L'autoroute du soleil : Intégrale
de Baru

critiqué par Blue Boy, le 16 avril 2012
(Saint-Denis - - ans)


La note:  étoiles
Highway to hell
Dans une cité minière de Lorraine, on s’apprête à dynamiter le dernier haut-fourneau. C’est dans cette région ravagée par la crise de l’acier où il n’y a rien à faire ni à espérer que Karim occupe ses jeunes années, entre sa passion pour les fifties et son goût pour les belles bourgeoises… et leur argent… Alexandre Barbieri lui voue une admiration sans bornes, lui le binoclard au physique pas facile, ado puceau et pas fini, l’image quasi inversée de Karim… Tout suffoque l’ennui autour d’eux, jusqu’au jour où leurs destins vont croiser celui du Dr. Raoul Faurissier, petit notable du parti fasciste régional prospérant sur la crise et le chômage, puis celui de René Loiseau, fils héritier d’un entrepreneur fortuné de la région PACA, dont la fortune a su aiguiser les appétits d’une épouse vénale. Quatre destins pour un thriller qui démarre sur des chapeaux de roues dans une longue course-poursuite à tombeau ouvert vers le Sud de la France…

Que les amateurs de belles planches montrant des paysages grandioses avec moult détails soient prévenus, Baru, lui, se contente d’aller à l’essentiel, utilise le lavis noir et blanc, accorde beaucoup plus d’importance à l’intrigue et aux personnages. Du coup, le trait est nerveux, le cadrage serré et les mouvements rapides, parfois au détriment de la lisibilité, mais d’une manière générale ça fonctionne plutôt bien. La mise en page m’a rappelé vaguement le manga japonais, et cela ne m’a pas tellement surpris de voir que l’auteur avait publié au « pays du soleil irradiant ». Le récit glisse tout seul et les pages se tournent rapidement. Cependant, il m’a semblé que le scénario lorgnait parfois vers la facilité (incroyable comme les coïncidences jouent en faveur de Faurissier pour lui permettre de pister sa proie, c’est presque magique, mais on dira que c’est du cinéma…). D’autres fois, j’ai cru déceler un certain manque de rigueur (j’ai trouvé certaines cases incompréhensibles) même si l’histoire retombe toujours sur ses pattes.

Là où l’intérêt de cette bédé réside vraiment, c’est dans son aspect social, ancré dans la réalité d’un quotidien miné par le contexte de crise économique des « quarante foireuses », ce qui pour moi place Baru dans la même famille que Davodeau.
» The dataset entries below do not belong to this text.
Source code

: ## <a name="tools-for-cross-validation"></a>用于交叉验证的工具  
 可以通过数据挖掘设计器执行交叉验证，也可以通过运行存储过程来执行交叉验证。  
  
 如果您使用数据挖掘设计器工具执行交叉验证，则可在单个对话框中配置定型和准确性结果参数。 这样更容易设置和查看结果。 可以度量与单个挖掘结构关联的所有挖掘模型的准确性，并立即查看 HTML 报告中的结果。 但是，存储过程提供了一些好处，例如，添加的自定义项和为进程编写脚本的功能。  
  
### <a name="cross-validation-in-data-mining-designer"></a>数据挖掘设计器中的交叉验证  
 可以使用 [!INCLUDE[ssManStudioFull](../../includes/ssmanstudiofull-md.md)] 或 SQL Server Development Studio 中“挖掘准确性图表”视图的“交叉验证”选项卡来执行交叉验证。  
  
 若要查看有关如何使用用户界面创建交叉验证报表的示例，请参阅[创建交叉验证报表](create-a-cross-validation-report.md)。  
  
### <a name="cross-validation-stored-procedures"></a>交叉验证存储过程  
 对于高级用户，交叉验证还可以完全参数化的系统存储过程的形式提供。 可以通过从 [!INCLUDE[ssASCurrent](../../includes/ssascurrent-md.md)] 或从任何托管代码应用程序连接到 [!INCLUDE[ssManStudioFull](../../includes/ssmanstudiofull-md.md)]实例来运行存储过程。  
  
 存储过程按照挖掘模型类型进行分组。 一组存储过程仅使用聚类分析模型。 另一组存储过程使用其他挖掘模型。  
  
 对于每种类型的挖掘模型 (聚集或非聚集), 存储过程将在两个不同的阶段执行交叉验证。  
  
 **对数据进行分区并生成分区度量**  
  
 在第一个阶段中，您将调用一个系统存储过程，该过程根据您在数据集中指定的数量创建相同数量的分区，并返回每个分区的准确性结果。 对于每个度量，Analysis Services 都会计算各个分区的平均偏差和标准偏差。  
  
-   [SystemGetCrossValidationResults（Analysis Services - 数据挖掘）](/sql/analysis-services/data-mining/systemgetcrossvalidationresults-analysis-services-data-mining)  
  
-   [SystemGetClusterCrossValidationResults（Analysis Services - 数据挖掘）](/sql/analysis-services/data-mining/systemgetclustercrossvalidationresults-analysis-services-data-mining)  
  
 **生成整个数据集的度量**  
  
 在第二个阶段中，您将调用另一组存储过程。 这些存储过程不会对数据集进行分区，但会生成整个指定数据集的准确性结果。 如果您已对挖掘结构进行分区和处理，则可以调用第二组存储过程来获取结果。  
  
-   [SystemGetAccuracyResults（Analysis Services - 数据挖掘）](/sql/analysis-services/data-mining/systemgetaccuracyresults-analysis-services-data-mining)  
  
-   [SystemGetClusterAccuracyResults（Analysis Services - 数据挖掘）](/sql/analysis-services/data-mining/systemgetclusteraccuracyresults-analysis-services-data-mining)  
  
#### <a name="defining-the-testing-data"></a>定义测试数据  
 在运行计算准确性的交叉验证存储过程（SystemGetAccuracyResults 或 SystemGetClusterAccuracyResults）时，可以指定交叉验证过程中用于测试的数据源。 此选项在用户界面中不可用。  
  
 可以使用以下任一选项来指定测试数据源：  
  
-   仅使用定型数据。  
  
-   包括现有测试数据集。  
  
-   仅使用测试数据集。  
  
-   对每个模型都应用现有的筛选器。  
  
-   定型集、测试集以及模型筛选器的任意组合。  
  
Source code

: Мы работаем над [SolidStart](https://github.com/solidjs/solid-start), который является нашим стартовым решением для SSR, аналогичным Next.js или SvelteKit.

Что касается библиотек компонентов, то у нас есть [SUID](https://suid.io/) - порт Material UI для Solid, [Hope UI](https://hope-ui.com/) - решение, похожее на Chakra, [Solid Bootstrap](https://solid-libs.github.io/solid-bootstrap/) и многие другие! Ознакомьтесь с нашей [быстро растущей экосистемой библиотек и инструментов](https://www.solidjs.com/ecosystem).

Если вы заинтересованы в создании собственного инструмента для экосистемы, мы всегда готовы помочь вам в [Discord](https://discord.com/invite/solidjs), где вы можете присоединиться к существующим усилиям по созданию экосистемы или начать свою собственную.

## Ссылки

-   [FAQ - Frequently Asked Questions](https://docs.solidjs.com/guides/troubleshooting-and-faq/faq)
Les dialogues sonnent vrais, de plus les deux personnages principaux sont atypiques et attachants. D’abord Karim, le beau gosse « reubeu de la 2ème génération », gigolo gominé comme Elvis car il rêve d’Amérique et de belles femmes, se révélant également loyal et fragile. Ensuite Alex, jeune paumé un peu balourd, dont l’évolution à l’intérieur du récit est intéressante. Maladroit et peu sûr de lui au début, il va progressivement prendre de l’assurance (l’élément déclencheur étant la perte de ses lunettes), et finira même par s’attirer les faveurs de la fille de Loiseau… Seul le personnage de Faurissier est assez caricatural dans sa folie et sa méchanceté, mais on se doute bien que Baru ne porte pas l’extrême-droite dans son cœur… Au final, c’est une belle histoire d’amitié, ainsi qu’une ode à la liberté et au dépassement de soi.